Your task.
Turn the listing below into a numbered list, from its first line through the line containing "1: (321, 51)", both included. Drop any blank lines and leave the pictures out.

┄┄┄┄┄┄┄┄┄┄┄┄┄┄┄┄┄┄┄┄

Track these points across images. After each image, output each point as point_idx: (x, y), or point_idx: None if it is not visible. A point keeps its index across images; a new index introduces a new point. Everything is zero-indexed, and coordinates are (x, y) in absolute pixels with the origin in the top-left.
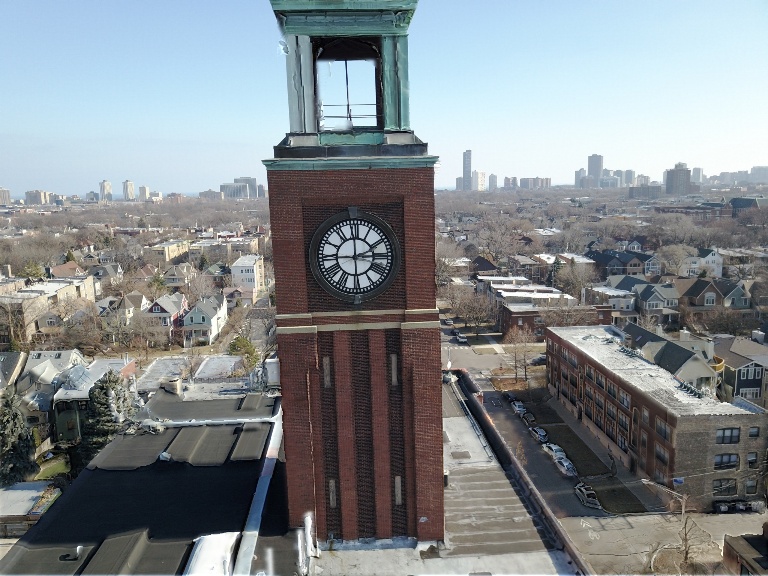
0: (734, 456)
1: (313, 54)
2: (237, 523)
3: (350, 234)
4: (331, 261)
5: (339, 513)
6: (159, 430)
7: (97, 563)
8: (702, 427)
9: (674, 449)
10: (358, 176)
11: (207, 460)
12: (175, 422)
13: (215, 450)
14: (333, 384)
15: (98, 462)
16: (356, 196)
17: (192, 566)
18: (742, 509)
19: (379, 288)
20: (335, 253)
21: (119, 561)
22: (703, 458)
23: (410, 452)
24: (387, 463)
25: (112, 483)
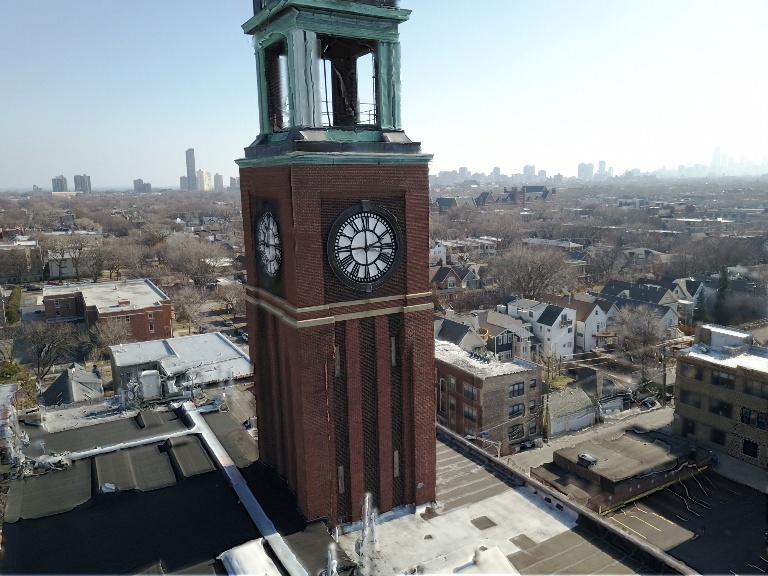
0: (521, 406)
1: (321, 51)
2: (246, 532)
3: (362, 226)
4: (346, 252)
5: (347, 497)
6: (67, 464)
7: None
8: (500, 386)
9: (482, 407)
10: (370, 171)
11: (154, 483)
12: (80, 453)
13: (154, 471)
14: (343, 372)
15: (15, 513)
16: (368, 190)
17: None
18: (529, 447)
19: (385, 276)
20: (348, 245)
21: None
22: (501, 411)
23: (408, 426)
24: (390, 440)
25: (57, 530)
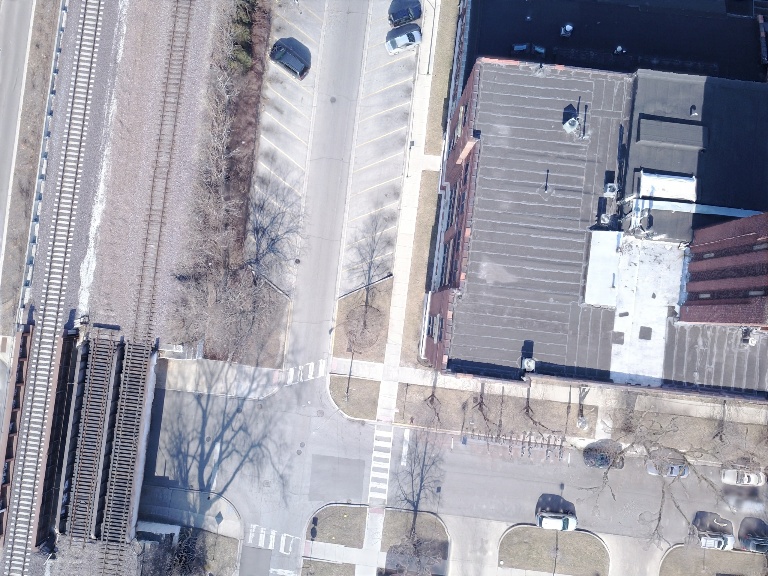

┄┄┄┄┄┄┄┄┄┄┄┄┄┄┄┄┄┄┄┄

Problem solution.
1. Track these points across images. After each image, output each point as point_idx: (x, y), or point_idx: None if it is not visible. A point keeps its index across images; a new index introduces a new point. Everything is zero-indexed, and coordinates are (x, y) in absolute pixels with the origin in the top-left.
2. 0: (734, 456)
3. 1: (313, 54)
4. 2: (237, 523)
5. 3: (350, 234)
6. 4: (331, 261)
7. 5: (339, 513)
8. 6: (159, 430)
9. 7: (97, 563)
10. 8: (702, 427)
11. 9: (674, 449)
12. 10: (358, 176)
13. 11: (207, 460)
14. 12: (175, 422)
15. 13: (215, 450)
16. 14: (333, 384)
17. 15: (98, 462)
18. 16: (356, 196)
19. 17: (192, 566)
20. 18: (742, 509)
21. 19: (379, 288)
22. 20: (335, 253)
23. 21: (119, 561)
24. 22: (703, 458)
25. 23: (410, 452)
26. 24: (387, 463)
27. 25: (112, 483)
28. 0: (521, 406)
29. 1: (321, 51)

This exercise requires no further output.